This past week I attended the annual J.P. Morgan Healthcare Conference, and the multitude of satellite events surrounding it, which attracts about 40,000 people from across the industry. It is where the business of health occurs, where money (Wall Street, PEs, VCs) looks to make a deal with just about any business in healthcare (life sciences, medtech, hospital systems, payers, start-ups, etc).

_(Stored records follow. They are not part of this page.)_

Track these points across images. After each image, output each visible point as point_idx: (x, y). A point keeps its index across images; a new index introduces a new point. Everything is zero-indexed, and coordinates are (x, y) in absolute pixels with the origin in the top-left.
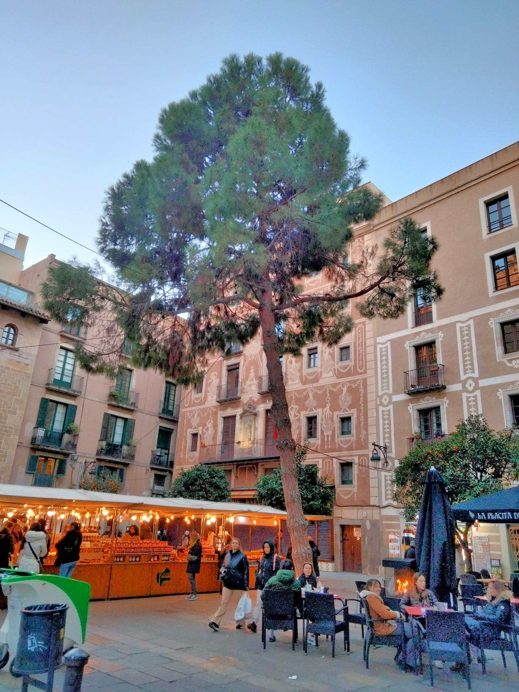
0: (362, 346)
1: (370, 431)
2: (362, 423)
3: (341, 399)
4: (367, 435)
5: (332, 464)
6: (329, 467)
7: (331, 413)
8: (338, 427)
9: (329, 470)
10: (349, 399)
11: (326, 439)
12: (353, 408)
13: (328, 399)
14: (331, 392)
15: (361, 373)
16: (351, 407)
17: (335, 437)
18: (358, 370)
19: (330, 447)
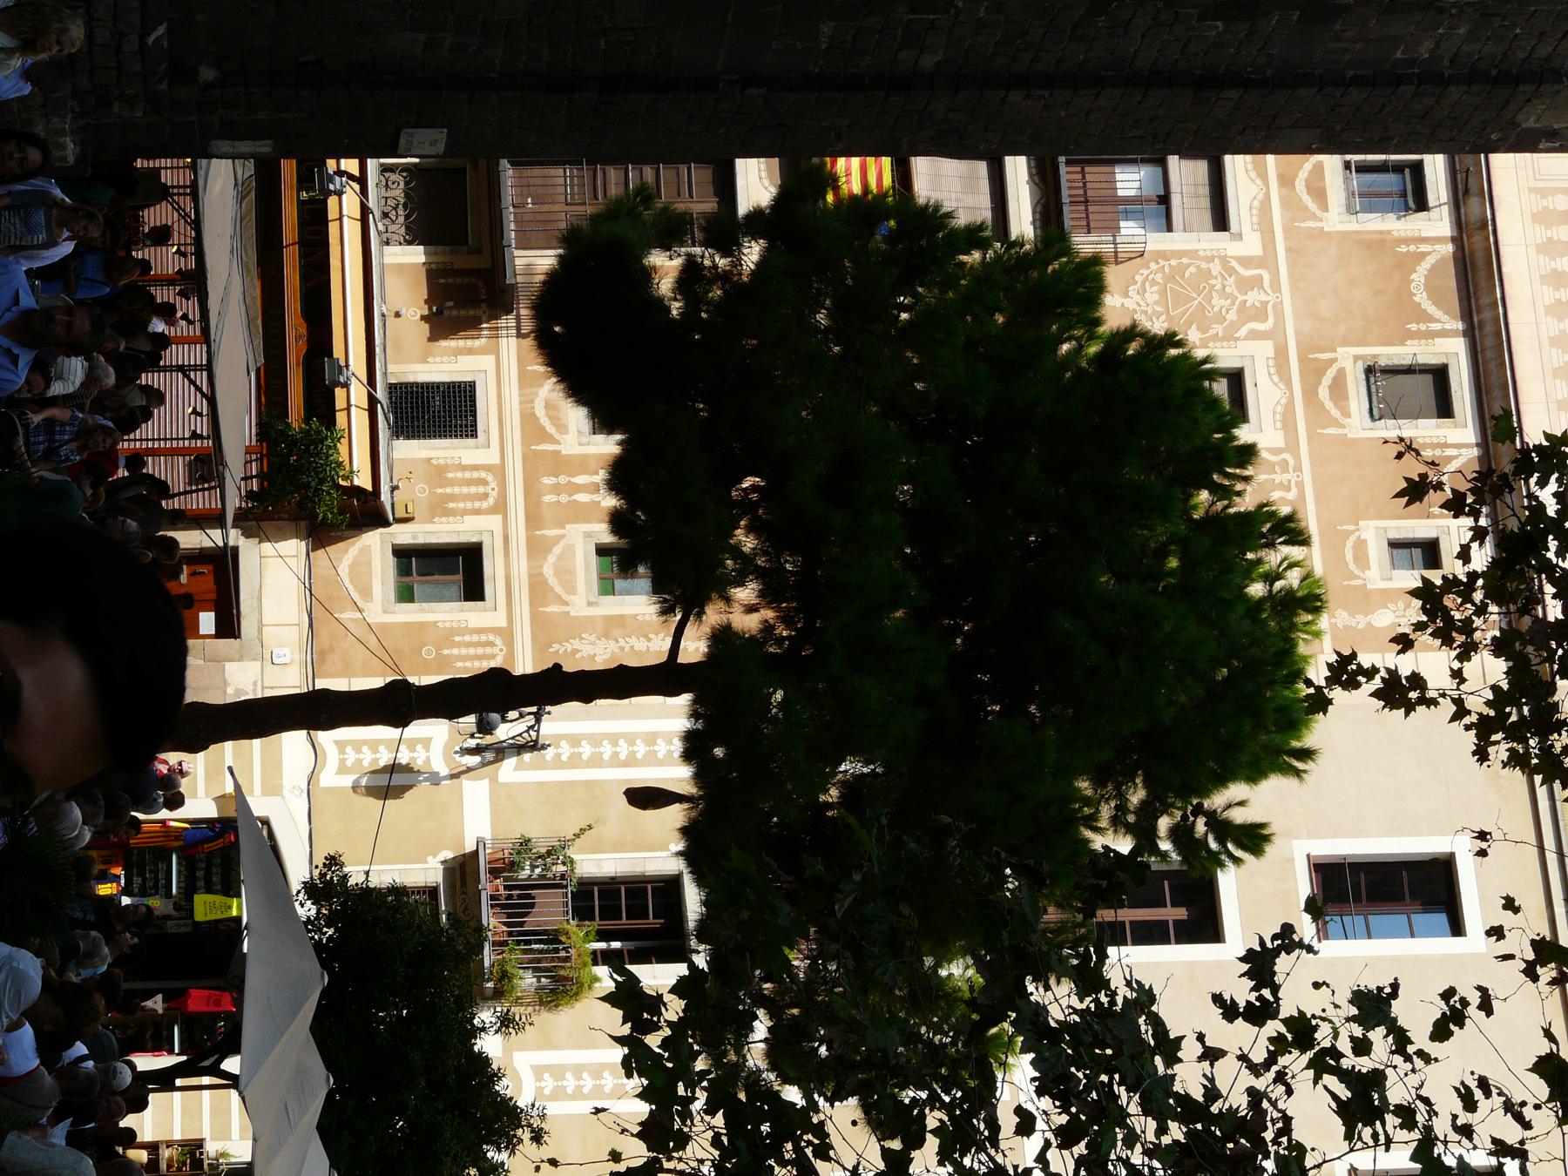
5: (477, 512)
6: (465, 497)
17: (587, 521)
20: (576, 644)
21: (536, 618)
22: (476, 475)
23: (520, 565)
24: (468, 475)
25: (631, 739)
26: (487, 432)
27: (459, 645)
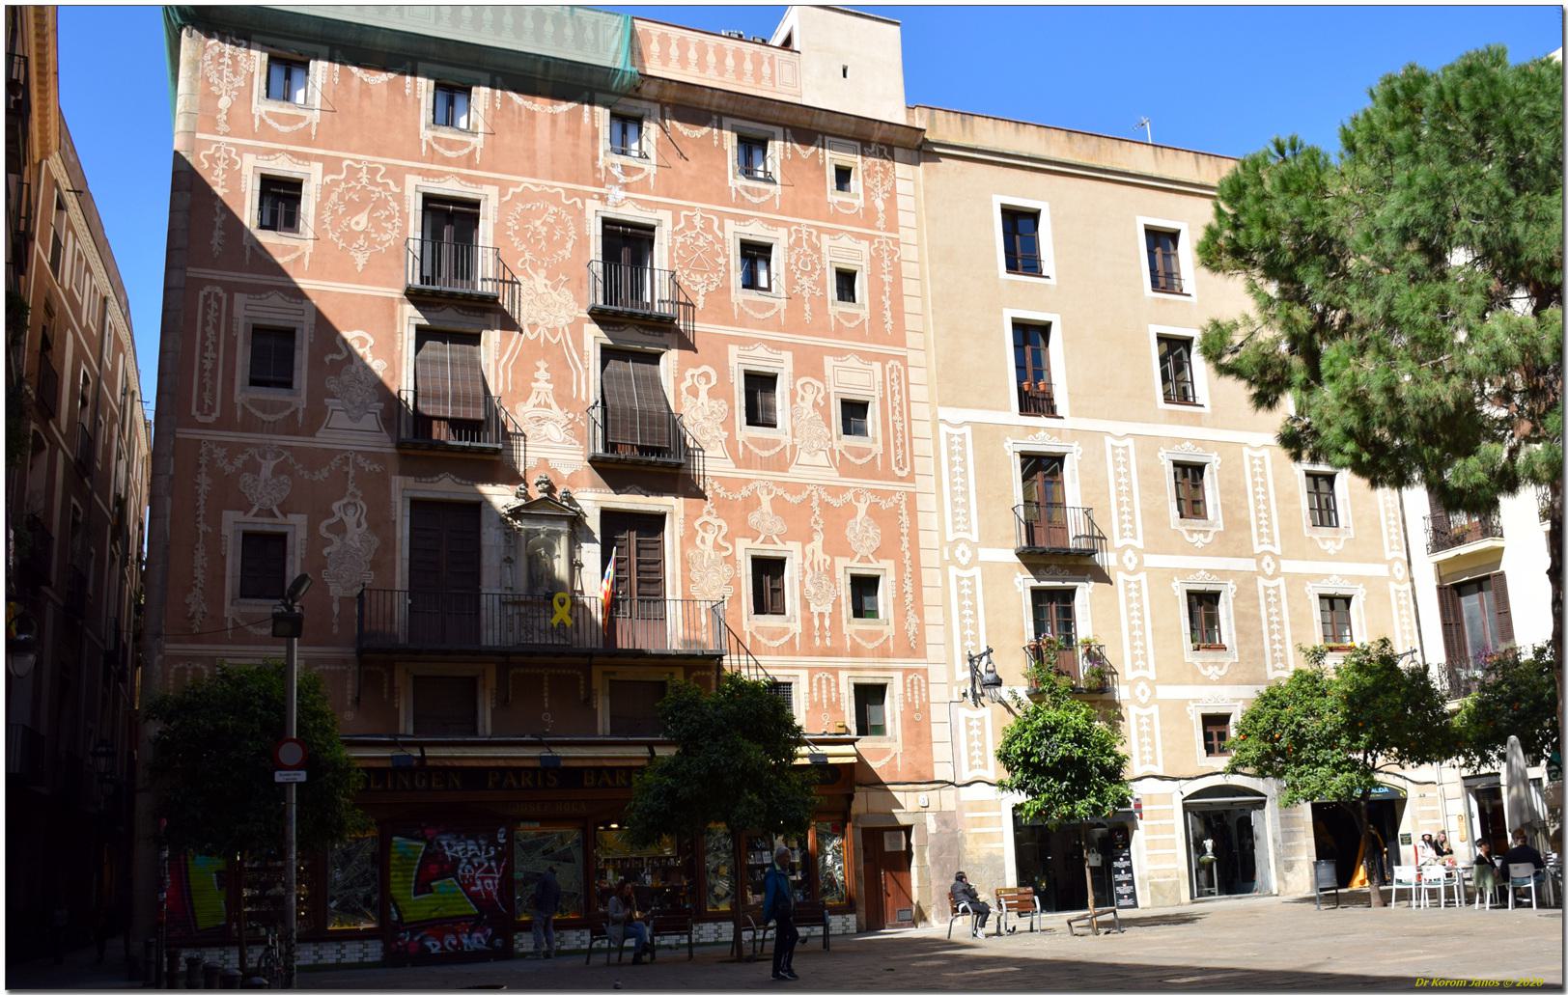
1: (928, 618)
2: (909, 598)
4: (921, 627)
6: (829, 692)
9: (829, 699)
11: (816, 623)
14: (825, 506)
15: (901, 479)
16: (879, 553)
19: (828, 642)
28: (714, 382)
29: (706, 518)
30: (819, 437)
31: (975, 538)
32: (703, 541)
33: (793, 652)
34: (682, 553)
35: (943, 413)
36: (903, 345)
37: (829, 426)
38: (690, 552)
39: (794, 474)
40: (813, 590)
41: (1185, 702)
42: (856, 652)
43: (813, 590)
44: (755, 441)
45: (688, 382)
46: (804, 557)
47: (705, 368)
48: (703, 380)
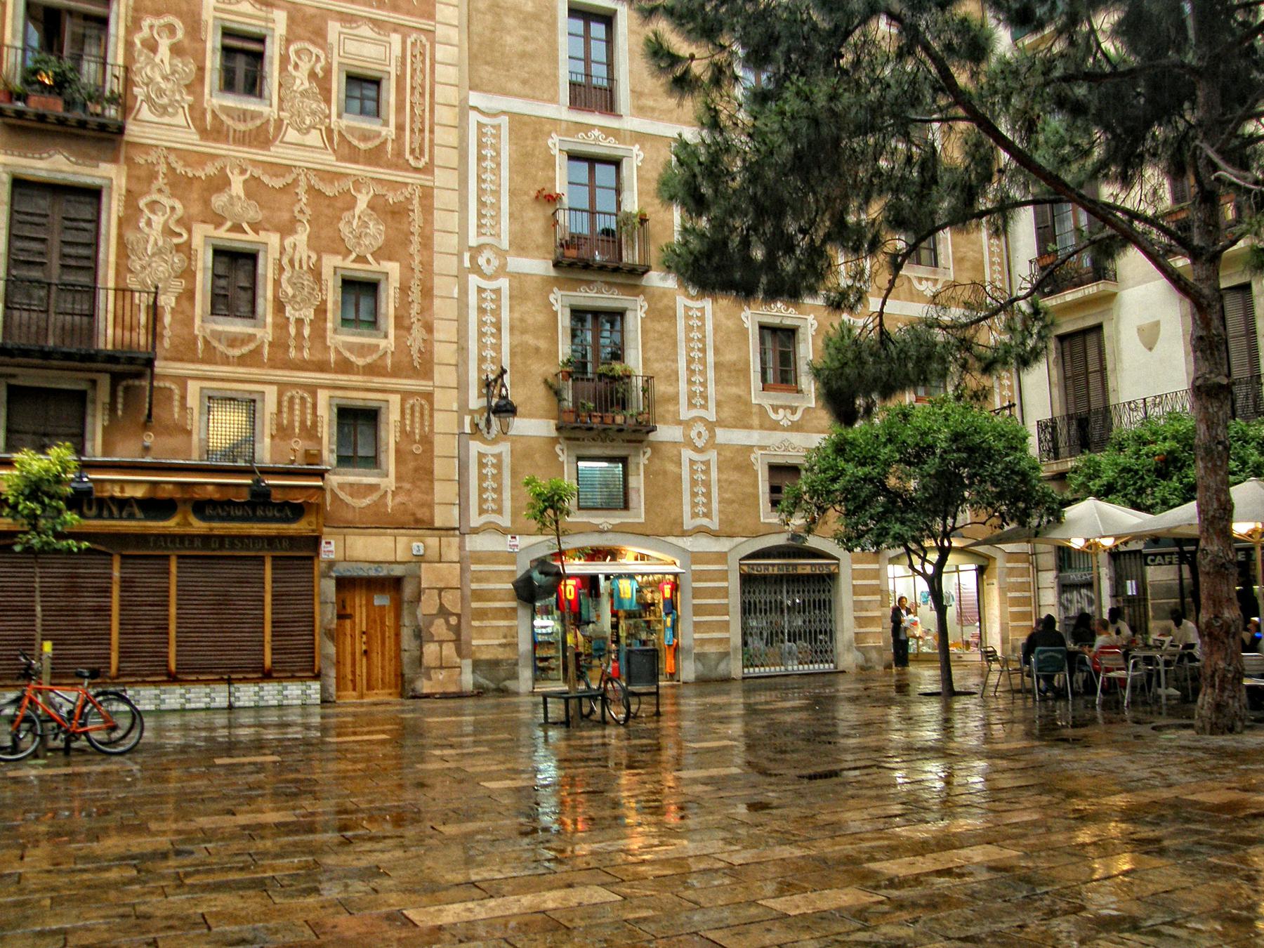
0: (422, 95)
1: (437, 336)
2: (415, 308)
3: (350, 223)
4: (428, 343)
5: (315, 406)
6: (303, 413)
7: (314, 257)
8: (335, 303)
9: (303, 422)
10: (376, 232)
12: (390, 259)
13: (301, 211)
14: (311, 189)
15: (416, 170)
16: (382, 253)
17: (325, 330)
18: (408, 156)
20: (414, 352)
21: (396, 372)
22: (285, 404)
23: (357, 380)
24: (285, 409)
25: (481, 324)
26: (250, 392)
27: (412, 427)
28: (180, 34)
29: (156, 197)
30: (313, 113)
31: (505, 244)
32: (149, 223)
33: (260, 365)
34: (120, 236)
35: (475, 99)
36: (431, 16)
37: (328, 101)
38: (130, 236)
39: (276, 154)
40: (290, 291)
41: (750, 448)
42: (345, 366)
43: (290, 291)
44: (228, 111)
45: (146, 32)
46: (283, 250)
47: (170, 19)
48: (165, 34)
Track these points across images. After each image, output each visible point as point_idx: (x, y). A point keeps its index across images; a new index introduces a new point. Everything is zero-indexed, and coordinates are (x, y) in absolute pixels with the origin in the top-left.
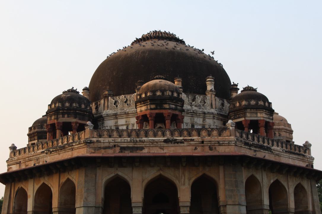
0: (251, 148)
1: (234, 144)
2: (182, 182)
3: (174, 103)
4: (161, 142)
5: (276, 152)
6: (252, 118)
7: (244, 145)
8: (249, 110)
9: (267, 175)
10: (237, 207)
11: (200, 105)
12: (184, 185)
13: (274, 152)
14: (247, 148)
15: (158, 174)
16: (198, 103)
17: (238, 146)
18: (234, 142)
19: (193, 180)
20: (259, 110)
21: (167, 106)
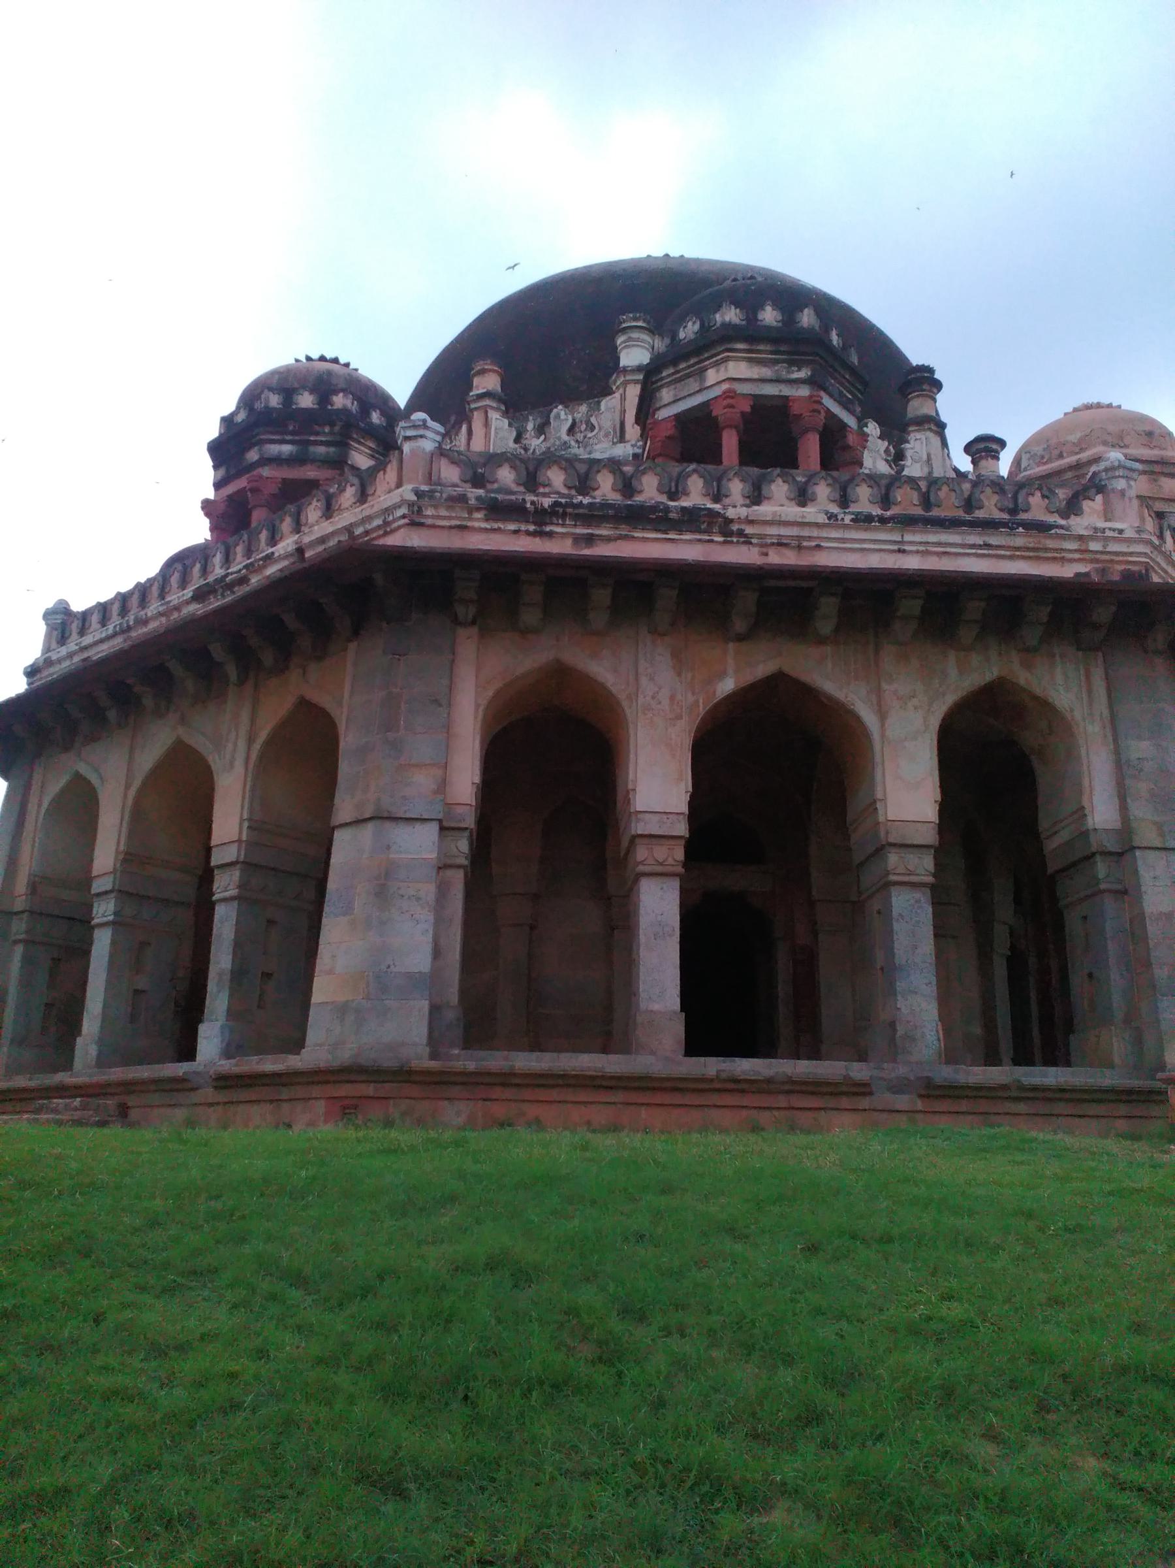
0: (548, 529)
1: (406, 521)
2: (228, 757)
3: (293, 433)
4: (188, 602)
5: (773, 531)
6: (680, 403)
7: (487, 520)
8: (671, 370)
9: (676, 655)
10: (369, 830)
11: (565, 443)
12: (232, 765)
13: (749, 530)
14: (516, 532)
15: (169, 742)
16: (559, 438)
17: (433, 526)
18: (404, 510)
19: (263, 736)
20: (714, 352)
21: (253, 456)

It’s a fascinating event to attend and arguably one of the best for getting a broad read on the entire healthcare sector and its future trajectory. Following are 8 significant takeaways:
Loud noises, but steady hand at the tiller. A lot of political “fire and fury” came out of Washington in 2017 regarding the Affordable Care Act, but despite several attempts ACA repeal did not occur. Political noise may continue to spout from Pennsylvania Avenue – but over at HHS, new leadership will quickly get down to business, proceeding with value-based care initiatives. The latest example: CMS’s reinstatement of rules for voluntary bundles as an APM under MACRA.
Medicaid in stormy seas. While CMS stabilizes Medicare, state-run Medicaid programs will see turmoil. As of this writing, CHIP remains unfunded, and Medicaid funds distributed via state designated health programs under 1115 waivers will evaporate. This will impact many states significantly, as healthcare costs are already a leading line item in their budgets – nearly 40% in our home state of Massachusetts. How states address this federal shortfall bears close watching.
Cost consciousness arises. The transition to value-based care (VBC), contractions in CMS spend and likely increase in uncompensated care will force healthcare organization (HCOs) to take a hard, deep look at costs. Administrative and supply chain costs will be primary targets. As a corollary, this cost consciousness extends to health IT. If your solution does not deliver a clear ROI in a year or less, you will get the brush-off.
New breed of CIO. The majority of CIOs that oversaw go-lives of enterprise EHRs over the last decade are not likely to be the ones to drive their HCO’s digital health strategy going forward. A new breed of CIO is on the rise: One with a combination of clinical, business, informatics, and IT skills. They intuitively understand the operational and strategic value of IT in both a clinical and business context.
Tax reform accelerates M&A. Recent passage of the tax reform bill brings fresh cash into the coffers of businesses. This cash influx will be leveraged to drive further consolidation rippling across all sectors of the healthcare market. The proliferation of start-up health IT companies with few exit options will lead to rapid consolidation as larger companies leverage cash for strategic fold-in acquisitions.
Next generation of start-ups emerge. I spent some time at the Startup Health Festival to hear many a pitch from young start-ups. Instead of conversations on how to disrupt or transform healthcare, which were the norm a couple of years back, conversations this year addressed a specific issue or problem in the healthcare system. These companies demonstrate a deeper level of understanding of healthcare than years past – typically on how they will provide a “tech-enabled service.”
There’s gold in removing administrative burden. From physician burnout to increasing expenses, administrative friction creates a huge burden across this sector. HCOs will increasingly look for solutions that minimize this burden. During a panel I moderated on Blockchain, the panel was unanimous: Blockchain, in conjunction with cloud computing and smart contracts, shows significant promise of removing administrative friction in provider-payer interactions.
Blockchain is coming, and coming fast – but it will not be widely deployed until ~2022. More near-term is the use of AI/ML to optimize and automate administrative activities. I spoke with several companies, typically at Series A funding level, which have already gained significant wins in relatively short order. This is one area to watch closely in 2018; growth in demand for these solutions will ramp up significantly.
Vice President Joe Biden spoke at the Startup Festival, reflecting on his son Beau’s death due to cancer. Biden spoke passionately to the crowd about the Cancer Moonshot initiative and the dire need to change the current system of health in this country.
He did not mince words.
Biden implored the audience to dedicate themselves to improving healthcare delivery and persist until they get it done. But Biden also deplored the industry for failing to deliver, after $38B in federal investment, a digitized healthcare system with data liquidity at its core. Unlike most, who readily level this charge at vendors, Biden placed blame squarely on HCOs, which is not unfounded.
Will FHIR come to the rescue in 2018? Unlikely in any significant degree, as we wrote in our 2018 Healthcare IT market predictions, outside of clearly defined clinically integrated networks.
It is clear that the flurry of activity that concluded 2017 (Optum-DaVita, CVS-Aetna, Providence-Ascension, Dignity-CHI, Advocate-Aurora, Humana-Kindred) will not subside anytime soon. 2018 will be yet another year of significant consolidation as the entire industry grapples with tighter margins and the need to migrate from tertiary, system-centric care to preventive, consumer-driven care.